# Source Patterns

Use this reference to decide which system is authoritative for a claim and how to work across common product-data stacks.

## Source Categories

- Product database or warehouse
  - Best for users, accounts, workspaces, teams, projects, content items, orders, bookings, and subscription state.
- Analytics events
  - Best for paths, screens, clicks, sessions, event timing, step completion, and client-side drop-off.
- Billing or revenue system
  - Best for trial starts, upgrades, renewals, cancellations, refunds, and plan mix.
- Release or experiment history
  - Best for pre/post rollout cohorts, exposed vs unexposed users, and change attribution.
- Support feedback or surveys
  - Best for turning complaints or qualitative claims into hypotheses to test behaviorally.
- Logs
  - Best for backfilling missing instrumentation or verifying whether an event path exists at all.

## Authority Rules

- Name the source that is authoritative for each claim.
- Do not average disagreeing systems. Quantify the gap.
- When the event stream and entity truth differ, say which one answers the question better.
- Keep an `uncertain` bucket when identity stitching, bot filtering, or source coverage is incomplete.
- Always report excluded traffic volume when internal, test, bot, or automation filters materially change the denominator.

## Common Stack Patterns

### Product DB + PostHog

- Use the database for user, account, workspace, content, order, or subscription truth.
- Use PostHog for funnel sequencing, page or screen paths, and timing cliffs.
- Reconcile identity carefully when anonymous traffic later becomes signed-in.

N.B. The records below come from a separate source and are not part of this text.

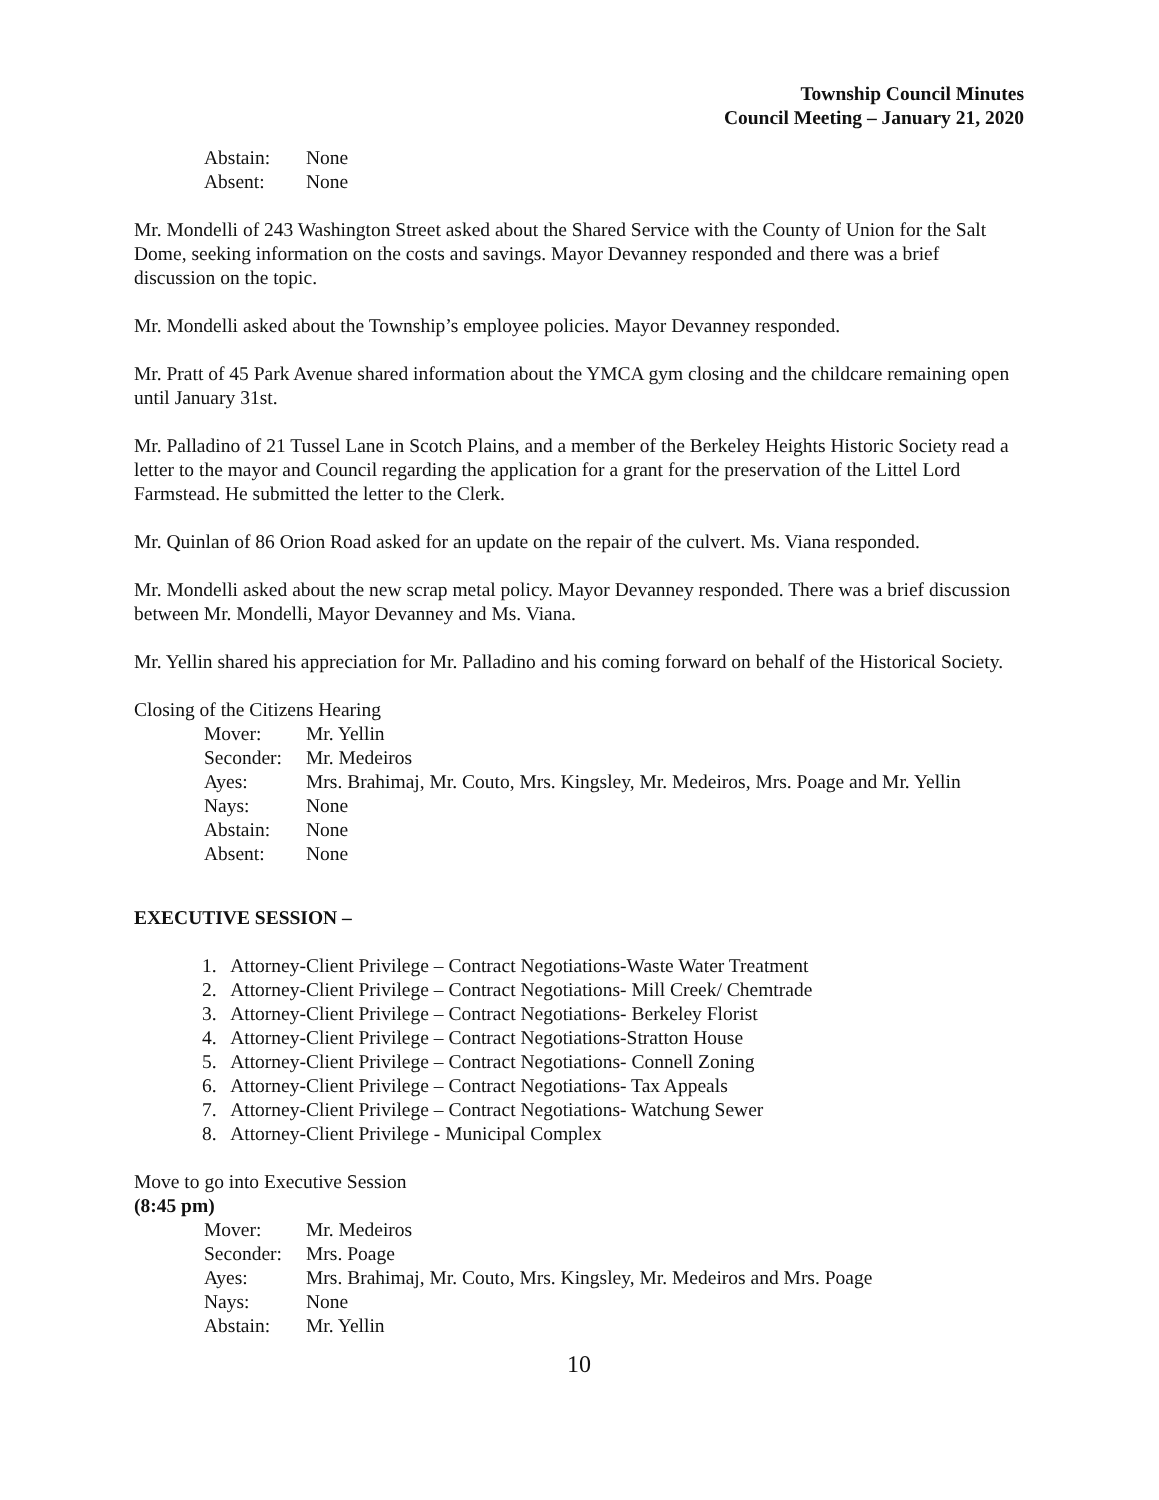Township Council Minutes
Council Meeting – January 21, 2020
Abstain: None
Absent: None
Mr. Mondelli of 243 Washington Street asked about the Shared Service with the County of Union for the Salt Dome, seeking information on the costs and savings. Mayor Devanney responded and there was a brief discussion on the topic.
Mr. Mondelli asked about the Township’s employee policies. Mayor Devanney responded.
Mr. Pratt of 45 Park Avenue shared information about the YMCA gym closing and the childcare remaining open until January 31st.
Mr. Palladino of 21 Tussel Lane in Scotch Plains, and a member of the Berkeley Heights Historic Society read a letter to the mayor and Council regarding the application for a grant for the preservation of the Littel Lord Farmstead. He submitted the letter to the Clerk.
Mr. Quinlan of 86 Orion Road asked for an update on the repair of the culvert. Ms. Viana responded.
Mr. Mondelli asked about the new scrap metal policy. Mayor Devanney responded. There was a brief discussion between Mr. Mondelli, Mayor Devanney and Ms. Viana.
Mr. Yellin shared his appreciation for Mr. Palladino and his coming forward on behalf of the Historical Society.
Closing of the Citizens Hearing
Mover: Mr. Yellin
Seconder: Mr. Medeiros
Ayes: Mrs. Brahimaj, Mr. Couto, Mrs. Kingsley, Mr. Medeiros, Mrs. Poage and Mr. Yellin
Nays: None
Abstain: None
Absent: None
EXECUTIVE SESSION –
1. Attorney-Client Privilege – Contract Negotiations-Waste Water Treatment
2. Attorney-Client Privilege – Contract Negotiations- Mill Creek/ Chemtrade
3. Attorney-Client Privilege – Contract Negotiations- Berkeley Florist
4. Attorney-Client Privilege – Contract Negotiations-Stratton House
5. Attorney-Client Privilege – Contract Negotiations- Connell Zoning
6. Attorney-Client Privilege – Contract Negotiations- Tax Appeals
7. Attorney-Client Privilege – Contract Negotiations- Watchung Sewer
8. Attorney-Client Privilege - Municipal Complex
Move to go into Executive Session
(8:45 pm)
Mover: Mr. Medeiros
Seconder: Mrs. Poage
Ayes: Mrs. Brahimaj, Mr. Couto, Mrs. Kingsley, Mr. Medeiros and Mrs. Poage
Nays: None
Abstain: Mr. Yellin
10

### Product DB + Amplitude

- Use the database for canonical entities and monetization joins.
- Use Amplitude for pathing, retention curves, and behavioral cohorts.
- Be explicit about which Amplitude events are client-side proxies vs backend-confirmed actions.

### Product DB + Mixpanel

- Use the database for authoritative state transitions and historical truth.
- Use Mixpanel for event-level funnels and repeated behavior patterns.
- Watch for duplicate event names or mixed client/server instrumentation under one label.

### GA4 + Backend Events

- Use GA4 for traffic source, landing behavior, and broad site conversion flow.
- Use backend events or the database for account creation, checkout completion, fulfillment, and durable value events.
- Expect attribution gaps between anonymous web traffic and logged-in product usage.

### Stripe + Product Usage

- Use Stripe for trial, paid conversion, cancellations, renewals, and refunds.
- Use product usage data for value realization before and after billing moments.
- Test whether churn-like complaints map to weak usage before billing, short one-session use, or successful one-time completion.

### Warehouse-First Setups

- Use warehouse models as the reporting surface, but still state which upstream source owns each field.
- Check model freshness before drawing pre/post rollout conclusions.
- If model logic changes recently, treat it as part of release context.

## Release Context Questions

- What shipped recently in the funnel being studied?
- What copy, pricing, paywall, onboarding, or experiment changes define the relevant cohorts?
- Which high-traffic surfaces have not changed in weeks?
- If the metric moved without a related product change, is traffic mix, seasonality, or instrumentation a better explanation?

## Output Discipline

- Always show denominators.
- Always state the time window.
- Separate signal from speculation.
- If a metric is based on a proxy, say so plainly.